ABOUT THIS TASK
Copy out everything from the start of the items down through the line containing "ذهبية للنجاح هذا الشهر في المجالات المالية", including that line. Leave the pictures out of your answer.

START TASK INPUT

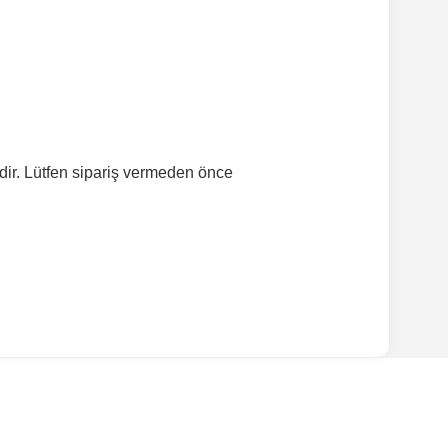
dir. Lütfen sipariş vermeden önce
ırmanız tavsiye edilir.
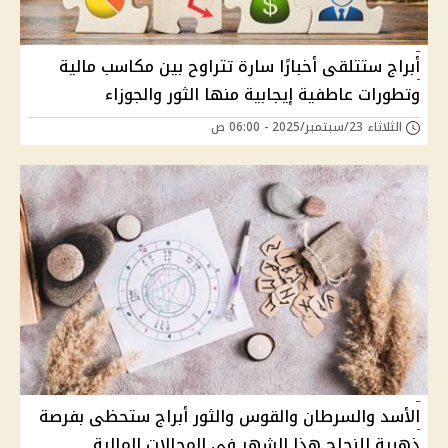
أبراج ستتلقى أخبارًا سارة تتراوح بين مكاسب مالية
وتطورات عاطفية إيجابية منها الثور والجوزاء
الثلاثاء 23/سبتمبر/2025 - 06:00 ص
الأسد والسرطان والقوس والثور أبراج ستحظى بفرصة
ذهبية للنجاح هذا الشهر في المجالات المالية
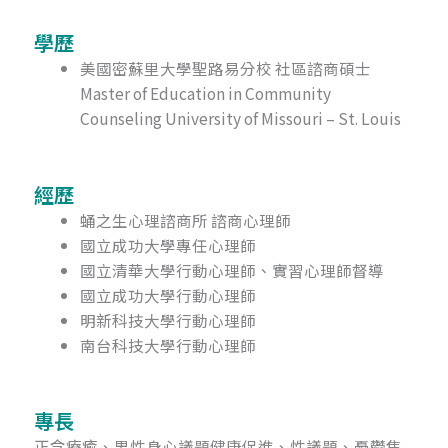
學歷
美國密蘇里大學聖路易分校 社區諮商碩士
Master of Education in Community
Counseling University of Missouri – St. Louis
經歷
蛹之生心理諮商所 諮商心理師
國立成功大學專任心理師
國立清華大學行動心理師、實習心理師督導
國立成功大學行動心理師
明新科技大學行動心理師
南台科技大學行動心理師
專長
正念療癒、男性身心議題健康促進、性議題、憂鬱焦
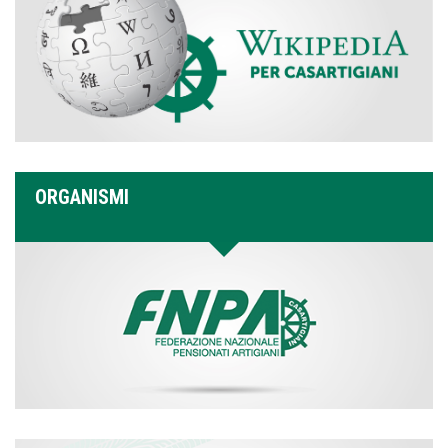
ORGANISMI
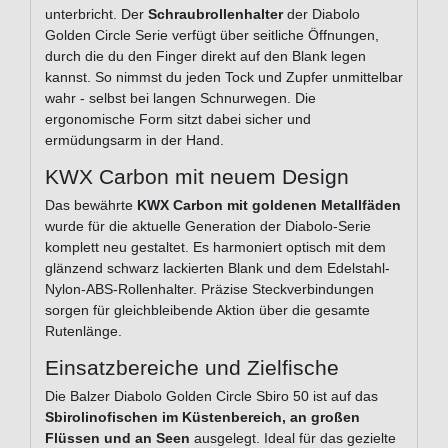
unterbricht. Der
Schraubrollenhalter
der Diabolo
Golden Circle Serie verfügt über seitliche Öffnungen,
durch die du den Finger direkt auf den Blank legen
kannst. So nimmst du jeden Tock und Zupfer unmittelbar
wahr - selbst bei langen Schnurwegen. Die
ergonomische Form sitzt dabei sicher und
ermüdungsarm in der Hand.
KWX Carbon mit neuem Design
Das bewährte
KWX Carbon mit goldenen Metallfäden
wurde für die aktuelle Generation der Diabolo-Serie
komplett neu gestaltet. Es harmoniert optisch mit dem
glänzend schwarz lackierten Blank und dem Edelstahl-
Nylon-ABS-Rollenhalter. Präzise Steckverbindungen
sorgen für gleichbleibende Aktion über die gesamte
Rutenlänge.
Einsatzbereiche und Zielfische
Die Balzer Diabolo Golden Circle Sbiro 50 ist auf das
Sbirolinofischen im Küstenbereich, an großen
Flüssen und an Seen
ausgelegt. Ideal für das gezielte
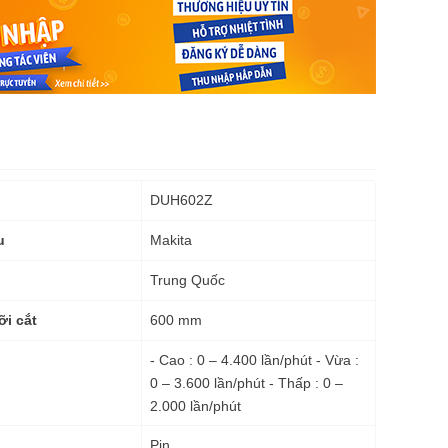
DUH602Z
Makita
u
Trung Quốc
600 mm
ỡi cắt
- Cao : 0 – 4.400 lần/phút - Vừa :
0 – 3.600 lần/phút - Thấp : 0 –
2.000 lần/phút
Pin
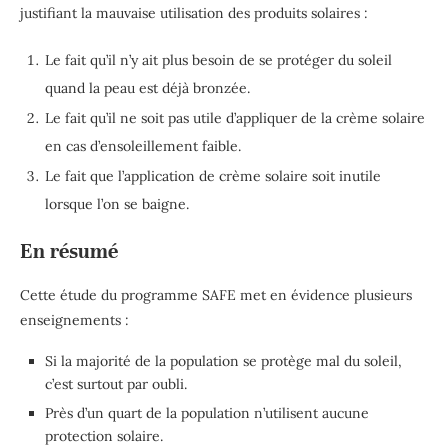
justifiant la mauvaise utilisation des produits solaires :
Le fait qu’il n’y ait plus besoin de se protéger du soleil
quand la peau est déjà bronzée.
Le fait qu’il ne soit pas utile d’appliquer de la crème solaire
en cas d’ensoleillement faible.
Le fait que l’application de crème solaire soit inutile
lorsque l’on se baigne.
En résumé
Cette étude du programme SAFE met en évidence plusieurs
enseignements :
Si la majorité de la population se protège mal du soleil,
c’est surtout par oubli.
Près d’un quart de la population n’utilisent aucune
protection solaire.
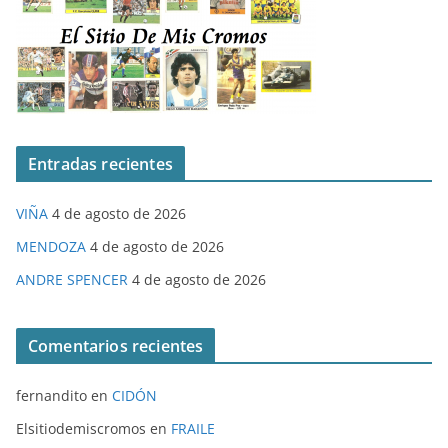
Entradas recientes
VIÑA
4 de agosto de 2026
MENDOZA
4 de agosto de 2026
ANDRE SPENCER
4 de agosto de 2026
Comentarios recientes
fernandito
en
CIDÓN
Elsitiodemiscromos
en
FRAILE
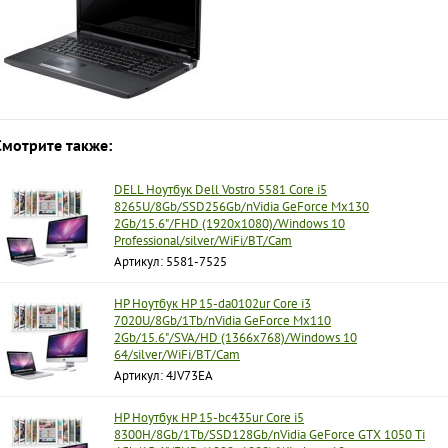
Смотрите также:
DELL Ноутбук Dell Vostro 5581 Core i5
8265U/8Gb/SSD256Gb/nVidia GeForce Mx130
2Gb/15.6"/FHD (1920x1080)/Windows 10
Professional/silver/WiFi/BT/Cam
Артикул: 5581-7525
HP Ноутбук HP 15-da0102ur Core i3
7020U/8Gb/1Tb/nVidia GeForce Mx110
2Gb/15.6"/SVA/HD (1366x768)/Windows 10
64/silver/WiFi/BT/Cam
Артикул: 4JV73EA
HP Ноутбук HP 15-bc435ur Core i5
8300H/8Gb/1Tb/SSD128Gb/nVidia GeForce GTX 1050 Ti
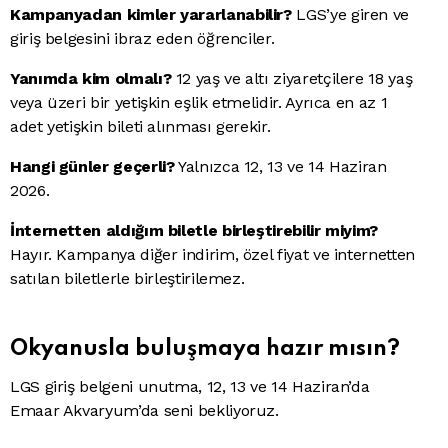
Kampanyadan kimler yararlanabilir?
LGS’ye giren ve
giriş belgesini ibraz eden öğrenciler.
Yanımda kim olmalı?
12 yaş ve altı ziyaretçilere 18 yaş
veya üzeri bir yetişkin eşlik etmelidir. Ayrıca en az 1
adet yetişkin bileti alınması gerekir.
Hangi günler geçerli?
Yalnızca 12, 13 ve 14 Haziran
2026.
İnternetten aldığım biletle birleştirebilir miyim?
Hayır. Kampanya diğer indirim, özel fiyat ve internetten
satılan biletlerle birleştirilemez.
Okyanusla buluşmaya hazır mısın?
LGS giriş belgeni unutma, 12, 13 ve 14 Haziran’da
Emaar Akvaryum’da seni bekliyoruz.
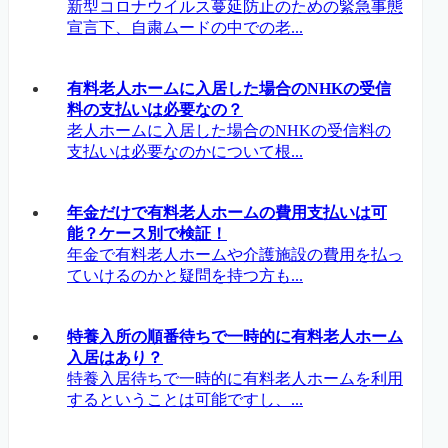
新型コロナウイルス蔓延防止のための緊急事態
宣言下、自粛ムードの中での老...
有料老人ホームに入居した場合のNHKの受信
料の支払いは必要なの？
老人ホームに入居した場合のNHKの受信料の
支払いは必要なのかについて根...
年金だけで有料老人ホームの費用支払いは可
能？ケース別で検証！
年金で有料老人ホームや介護施設の費用を払っ
ていけるのかと疑問を持つ方も...
特養入所の順番待ちで一時的に有料老人ホーム
入居はあり？
特養入居待ちで一時的に有料老人ホームを利用
するということは可能ですし、...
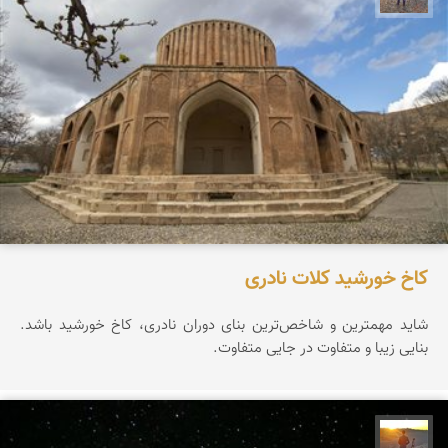
کاخ خورشید کلات نادری
شاید مهمترین و شاخص‌ترین بنای دوران نادری، کاخ خورشید باشد.
بنایی زیبا و متفاوت در جایی متفاوت.
مهدی مخلصیان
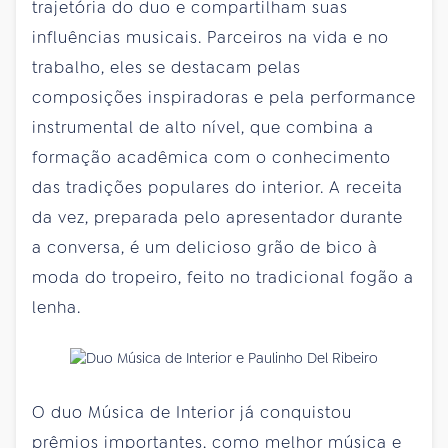
trajetória do duo e compartilham suas
influências musicais. Parceiros na vida e no
trabalho, eles se destacam pelas
composições inspiradoras e pela performance
instrumental de alto nível, que combina a
formação acadêmica com o conhecimento
das tradições populares do interior. A receita
da vez, preparada pelo apresentador durante
a conversa, é um delicioso grão de bico à
moda do tropeiro, feito no tradicional fogão a
lenha.
O duo Música de Interior já conquistou
prêmios importantes, como melhor música e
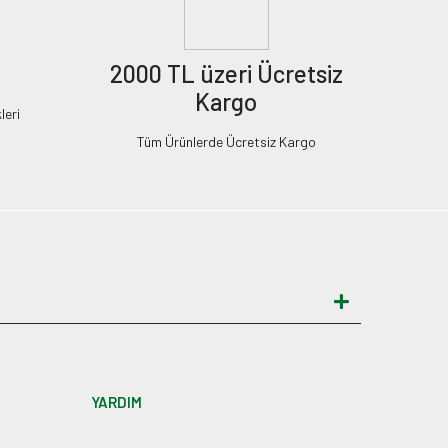
2000 TL üzeri Ücretsiz
Kargo
leri
Tüm Ürünlerde Ücretsiz Kargo
YARDIM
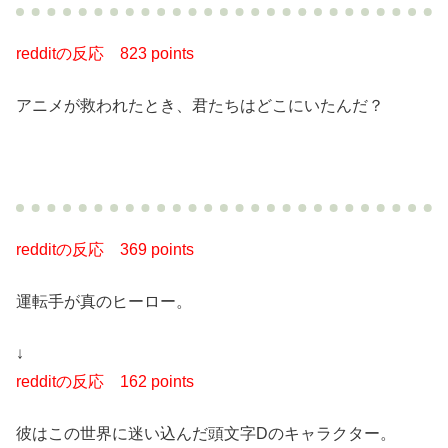
redditの反応
823 points
アニメが救われたとき、君たちはどこにいたんだ？
redditの反応
369 points
運転手が真のヒーロー。
↓
redditの反応
162 points
彼はこの世界に迷い込んだ頭文字Dのキャラクター。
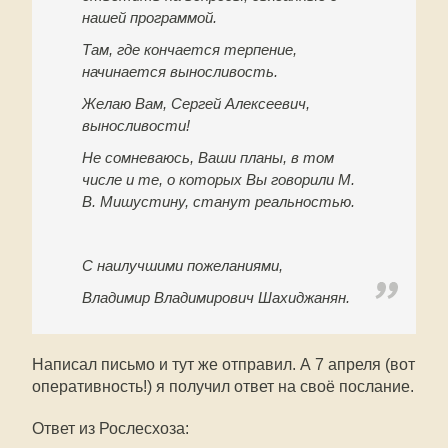
нашей программой.
Там, где кончается терпение,
начинается выносливость.
Желаю Вам, Сергей Алексеевич,
выносливости!
Не сомневаюсь, Ваши планы, в том
числе и те, о которых Вы говорили М.
В. Мишустину, станут реальностью.
С наилучшими пожеланиями,
Владимир Владимирович Шахиджанян.
Написал письмо и тут же отправил. А 7 апреля (вот
оперативность!) я получил ответ на своё послание.
Ответ из Рослесхоза:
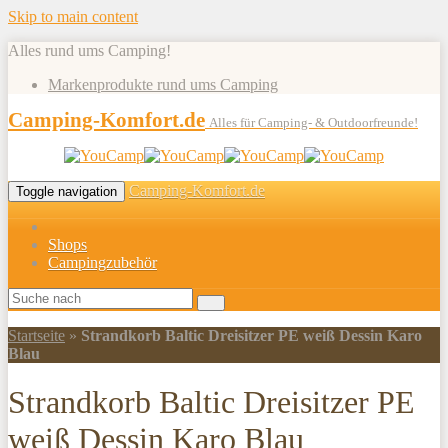
Skip to main content
Alles rund ums Camping!
Markenprodukte rund ums Camping
Camping-Komfort.de
Alles für Camping- & Outdoorfreunde!
Camping-Komfort.de
Toggle navigation
Shops
Campingzubehör
Startseite
»
Strandkorb Baltic Dreisitzer PE weiß Dessin Karo
Blau
Strandkorb Baltic Dreisitzer PE
weiß Dessin Karo Blau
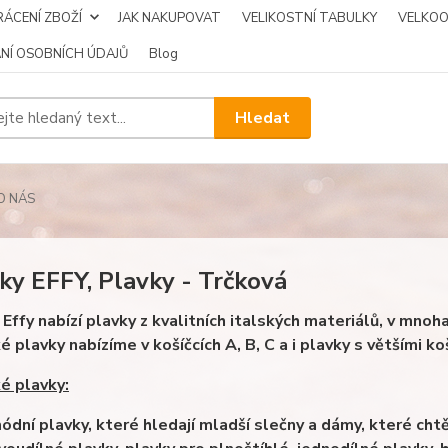
ÁCENÍ ZBOŽÍ
JAK NAKUPOVAT
VELIKOSTNÍ TABULKY
VELKO
NÍ OSOBNÍCH ÚDAJŮ
Blog
Hledat
O NÁS
ky EFFY, Plavky - Trčková
 Effy nabízí plavky z kvalitních italských materiálů, v mnoh
plavky nabízíme v košíčcích A, B, C a i plavky s většími košíčk
 plavky:
ódní plavky, které hledají mladší slečny a dámy, které chtěj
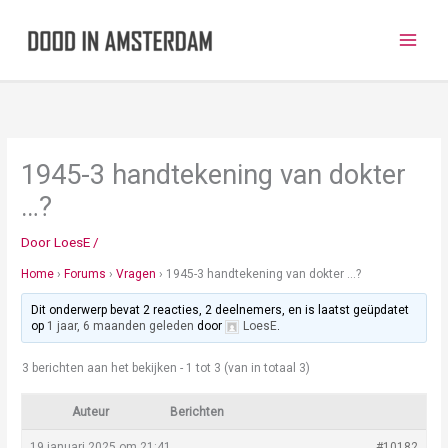
Ga
naar
de
inhoud
1945-3 handtekening van dokter
…?
Door
LoesE
/
Home
›
Forums
›
Vragen
›
1945-3 handtekening van dokter …?
Dit onderwerp bevat 2 reacties, 2 deelnemers, en is laatst geüpdatet
op
1 jaar, 6 maanden geleden
door
LoesE
.
3 berichten aan het bekijken - 1 tot 3 (van in totaal 3)
Auteur
Berichten
19 januari 2025 om 21:41
#10182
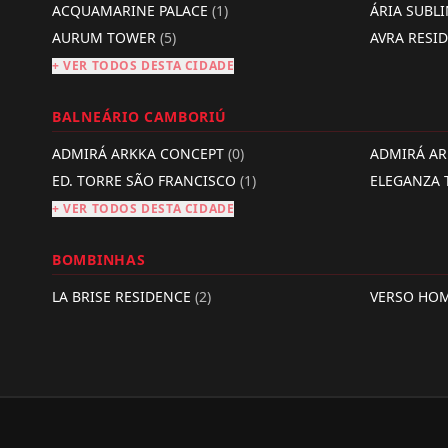
ACQUAMARINE PALACE
(1)
ÁRIA SUBL
AURUM TOWER
(5)
AVRA RESI
+ VER TODOS DESTA CIDADE
BALNEÁRIO CAMBORIÚ
ADMIRÁ ARKKA CONCEPT
(0)
ADMIRÁ A
ED. TORRE SÃO FRANCISCO
(1)
ELEGANZA
+ VER TODOS DESTA CIDADE
BOMBINHAS
LA BRISE RESIDENCE
(2)
VERSO HO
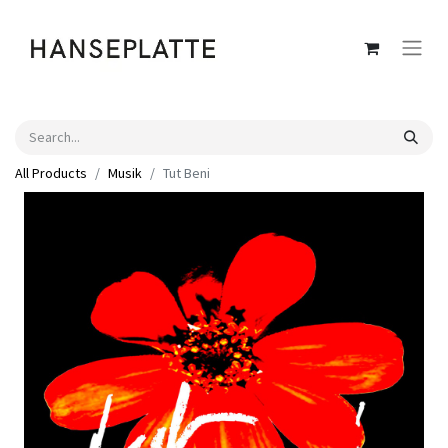
All Products
Musik
Tut Beni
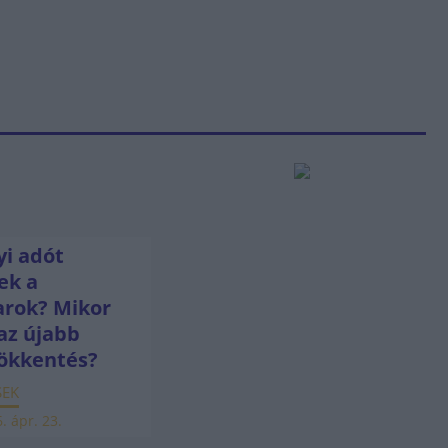
i adót
ek a
rok? Mikor
az újabb
ökkentés?
SEK
. ápr. 23.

END TASK INPUT

PROBLEM SOLUTION
dir. Lütfen sipariş vermeden önce
ırmanız tavsiye edilir.
أبراج ستتلقى أخبارًا سارة تتراوح بين مكاسب مالية
وتطورات عاطفية إيجابية منها الثور والجوزاء
الثلاثاء 23/سبتمبر/2025 - 06:00 ص
الأسد والسرطان والقوس والثور أبراج ستحظى بفرصة
ذهبية للنجاح هذا الشهر في المجالات المالية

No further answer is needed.